Support needed from the project

  • Discussion on CI: It would be nice to test the offloading support on at least hardware from all 3 major GPU Vendors.

  • Discussions on design and maintainability: To achieve the best possible designs, there will be continued conversations on Zulip involving lang, compiler, and other teams.

Outputs and milestones

Outputs

  • An #[offload] rustc-builtin-macro which makes a function definition known to the LLVM offloading backend.

  • An offload!([GPU1, GPU2, TPU1], foo(x, y,z)); macro (placeholder name) which will execute function foo on the specified devices.

  • An #[autodiff] rustc-builtin-macro which differentiates a given function.

  • A #[batching] rustc-builtin-macro which fuses N function calls into one call, enabling better vectorization.

Milestones

  • The first offloading step is the automatic copying of a slice or vector of floats to a device and back.

  • The second offloading step is the automatic translation of a (default) Clone implementation to create a host-to-device and device-to-host copy implementation for user types.

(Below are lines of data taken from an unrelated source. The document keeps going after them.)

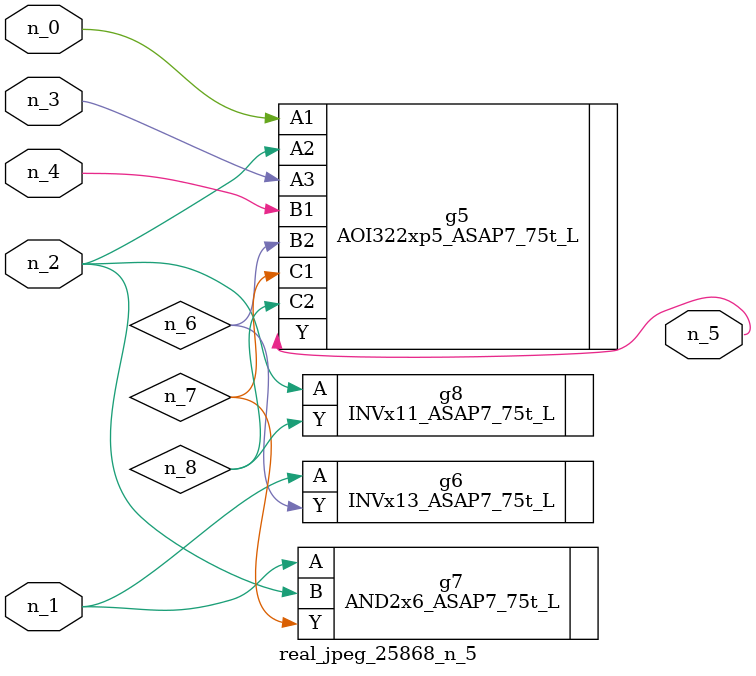
<source format=v>
module real_jpeg_25868_n_5 (n_4, n_0, n_1, n_2, n_3, n_5);

input n_4;
input n_0;
input n_1;
input n_2;
input n_3;

output n_5;

wire n_8;
wire n_6;
wire n_7;

AOI322xp5_ASAP7_75t_L g5 ( 
.A1(n_0),
.A2(n_2),
.A3(n_3),
.B1(n_4),
.B2(n_6),
.C1(n_7),
.C2(n_8),
.Y(n_5)
);

INVx13_ASAP7_75t_L g6 ( 
.A(n_1),
.Y(n_6)
);

AND2x6_ASAP7_75t_L g7 ( 
.A(n_1),
.B(n_2),
.Y(n_7)
);

INVx11_ASAP7_75t_L g8 ( 
.A(n_2),
.Y(n_8)
);


endmodule
</source>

  • The third offloading step is to run some embarrassingly parallel Rust code (e.g. scalar times Vector) on the GPU.

  • Fourth we have examples of how rayon code runs faster on a co-processor using offloading.

  • Stretch-goal: combining autodiff and offloading in one example that runs differentiated code on a GPU.

Frequently asked questions

Why do you implement these features only on the LLVM backend?

Performance-wise, we have LLVM and GCC as performant backends. Modularity-wise, we have LLVM and especially Cranelift being nice to modify. It seems reasonable that LLVM thus is the first backend to have support for new features in this field. Especially the offloading support should be supportable by other compiler backends, given pre-existing work like OpenMP offloading and WebGPU.

Do these changes have to happen in the compiler?

Yes, given how Rust works today.

However, both features could be implemented in user-space if the Rust compiler someday supported reflection. In this case we could ask the compiler for the optimized backend IR for a given function. We would then need use either the AD or offloading abilities of the LLVM library to modify the IR, generating a new function. The user would then be able to call that newly generated function. This would require some discussion on how we can have crates in the ecosystem that work with various LLVM versions, since crates are usually expected to have a MSRV, but the LLVM (and like GCC/Cranelift) backend will have breaking changes, unlike Rust.

Batching?

This is offered by all autodiff tools. JAX has an extra command for it, whereas Enzyme (the autodiff backend) combines batching with autodiff. We might want to split these since both have value on their own.

Some libraries also offer array-of-struct vs struct-of-array features which are related but often have limited usability or performance when implemented in userspace.

Writing a GPU backend in 6 months sounds tough...

True. But similar to the autodiff work, we're exposing something that's already existing in the backend.

Rust, Julia, C++, Carbon, Fortran, Chappel, Haskell, Bend, Python, etc. should not all have write their own GPU or autodiff backends. Most of these already share compiler optimization through LLVM or GCC, so let's also share this. Of course, we should still push to use our Rust specific magic.

Rust Specific Magic?

TODO

How about Safety?

We want all these features to be safe by default, and are happy to not expose some features if the gain is too small for the safety risk. As an example, Enzyme can compute the derivative with respect to a global. That's probably too niche, and could be discouraged (and unsafe) for Rust.

What do I do with this space?

This is a good place to elaborate on your reasoning above -- for example, why did you put the design axioms in the order that you did? It's also a good place to put the answers to any questions that come up during discussion. The expectation is that this FAQ section will grow as the goal is discussed and eventually should contain a complete summary of the points raised along the way.